ROSALBA CARRIERA’S MAN IN PILGRIM’S COSTUME – AVAILABLE AUGUST 2023

With an essay by Xavier F. Salomon, Deputy Director and Peter Jay Sharp Chief Curator, and text by Swiss artist Nicolas Party, this book focuses on a spectacular eighteenth-century pastel bequeathed to the museum in 2020 by Alexis Gregory, the founder of Vendome Press.

Party is the preeminent artist working with pastels today. In conjunction with the Diptych book—and in response to the Rosalba portrait—this June the Frick will debut a site-specific pastel mural created by Party at the museum’s temporary home, Frick Madison. In order to include images of the installation in the diptych, the volume will be published six to eight weeks after the opening of this keenly anticipated installation.

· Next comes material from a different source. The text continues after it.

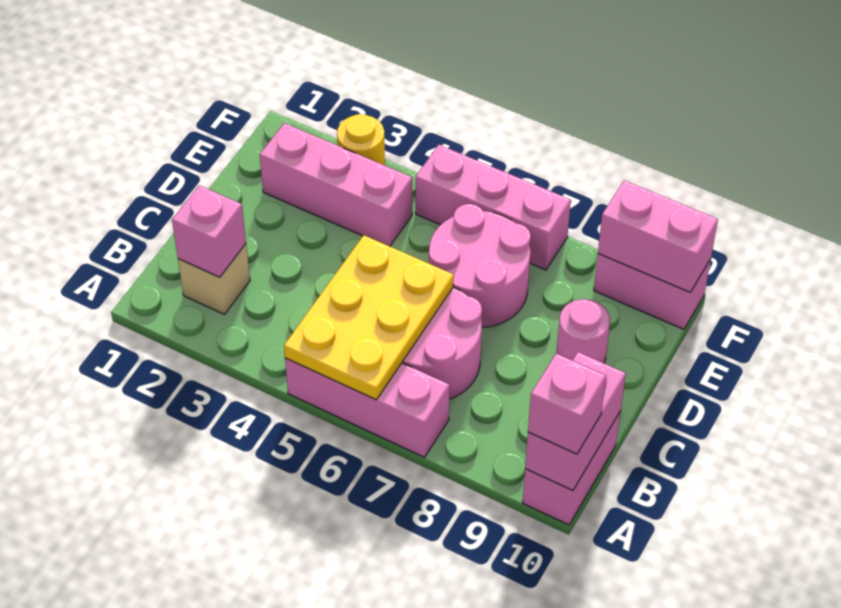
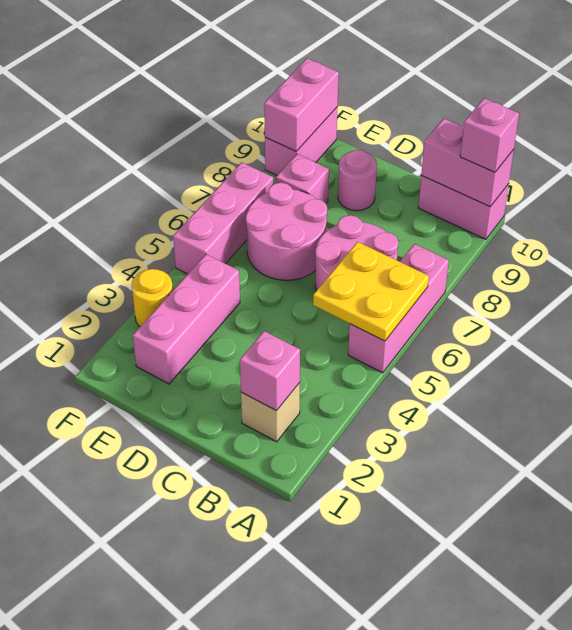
yellow 2x3 plate [284,235,454,400] -> yellow 2x2 plate [313,242,429,341]
none -> pink 1x1 brick [276,154,329,203]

Despite the fragility of pastel, the Rosalba portrait, executed about 1730, is in pristine condition. Rosalba spent the entirety of her career in her native Venice and was celebrated during her lifetime throughout Europe for her pastel portraiture. Nothing is known about the sitter in the Frick drawing. He is portrayed as a pilgrim, wearing a black cape and holding a staff, which could indicate that he was a member of the Pellegrini family—pellegrini being the Italian word for “pilgrims.” More likely, his attire is simply a costume related to the Venetian Carnival.